▸ PROBLEM REQUIREMENTS
Gather the lines below that include the string "with", copying each in full.

[Dataset entries]
_ _ _ _ _

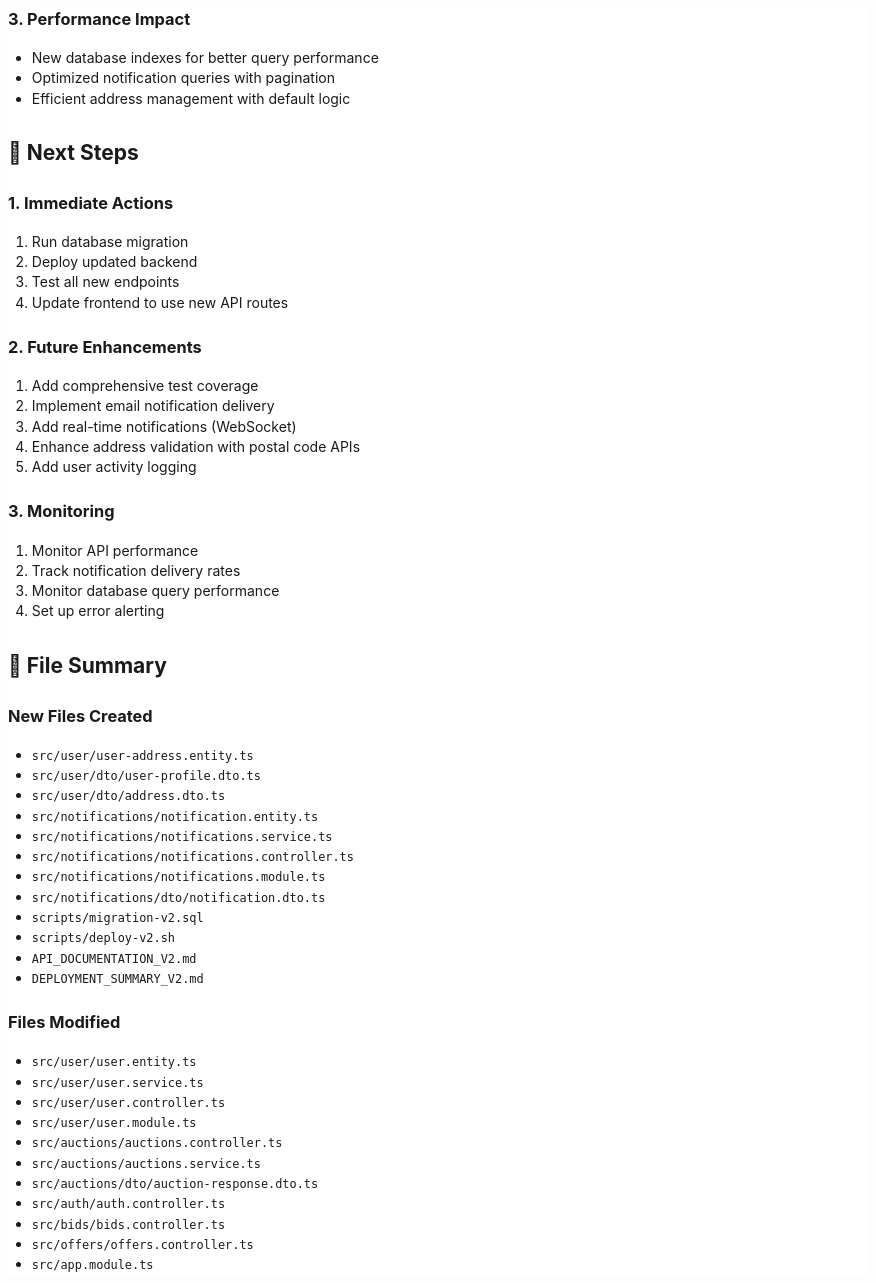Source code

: ### 3. Performance Impact
- New database indexes for better query performance
- Optimized notification queries with pagination
- Efficient address management with default logic

## 🎯 Next Steps

### 1. Immediate Actions
1. Run database migration
2. Deploy updated backend
3. Test all new endpoints
4. Update frontend to use new API routes

### 2. Future Enhancements
1. Add comprehensive test coverage
2. Implement email notification delivery
3. Add real-time notifications (WebSocket)
4. Enhance address validation with postal code APIs
5. Add user activity logging

### 3. Monitoring
1. Monitor API performance
2. Track notification delivery rates
3. Monitor database query performance
4. Set up error alerting

## 📝 File Summary

### New Files Created
- `src/user/user-address.entity.ts`
- `src/user/dto/user-profile.dto.ts`
- `src/user/dto/address.dto.ts`
- `src/notifications/notification.entity.ts`
- `src/notifications/notifications.service.ts`
- `src/notifications/notifications.controller.ts`
- `src/notifications/notifications.module.ts`
- `src/notifications/dto/notification.dto.ts`
- `scripts/migration-v2.sql`
- `scripts/deploy-v2.sh`
- `API_DOCUMENTATION_V2.md`
- `DEPLOYMENT_SUMMARY_V2.md`

### Files Modified
- `src/user/user.entity.ts`
- `src/user/user.service.ts`
- `src/user/user.controller.ts`
- `src/user/user.module.ts`
- `src/auctions/auctions.controller.ts`
- `src/auctions/auctions.service.ts`
- `src/auctions/dto/auction-response.dto.ts`
- `src/auth/auth.controller.ts`
- `src/bids/bids.controller.ts`
- `src/offers/offers.controller.ts`
- `src/app.module.ts`
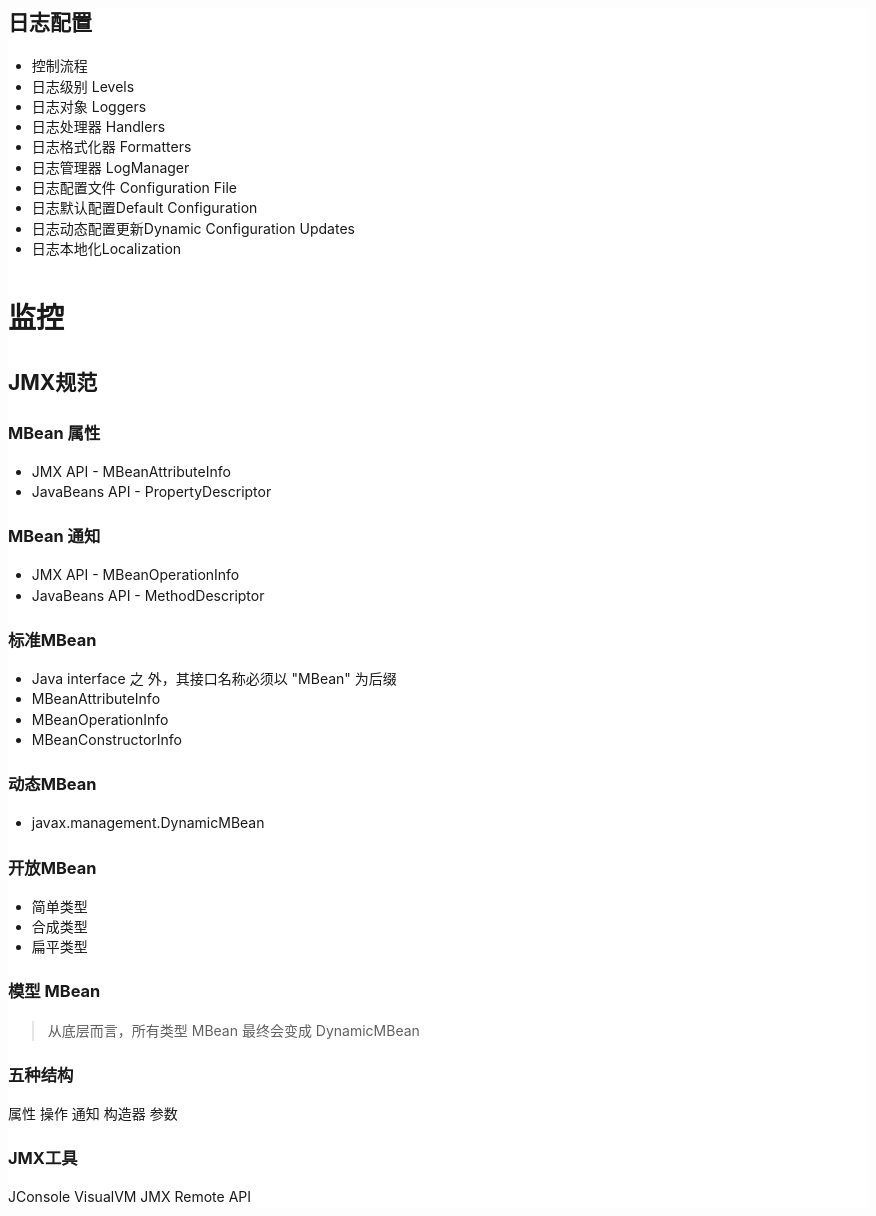 ## 日志配置
- 控制流程
- 日志级别 Levels
- 日志对象 Loggers
- 日志处理器 Handlers
- 日志格式化器 Formatters
- 日志管理器 LogManager
- 日志配置文件 Configuration File
- 日志默认配置Default Configuration
- 日志动态配置更新Dynamic Configuration Updates
- 日志本地化Localization






# 监控
## JMX规范
### MBean 属性
- JMX API - MBeanAttributeInfo
- JavaBeans API - PropertyDescriptor
### MBean 通知
- JMX API - MBeanOperationInfo
- JavaBeans API - MethodDescriptor
### 标准MBean
- Java interface 之 外，其接口名称必须以 "MBean" 为后缀
- MBeanAttributeInfo
- MBeanOperationInfo
- MBeanConstructorInfo
### 动态MBean
- javax.management.DynamicMBean
### 开放MBean
- 简单类型
- 合成类型
- 扁平类型
### 模型 MBean
> 从底层而言，所有类型 MBean 最终会变成 DynamicMBean
### 五种结构
属性 操作 通知 构造器 参数
### JMX工具
JConsole 
VisualVM 
JMX Remote API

_ _ _ _ _

▸ RESPONSE
- Optimized notification queries with pagination
- Efficient address management with default logic
4. Enhance address validation with postal code APIs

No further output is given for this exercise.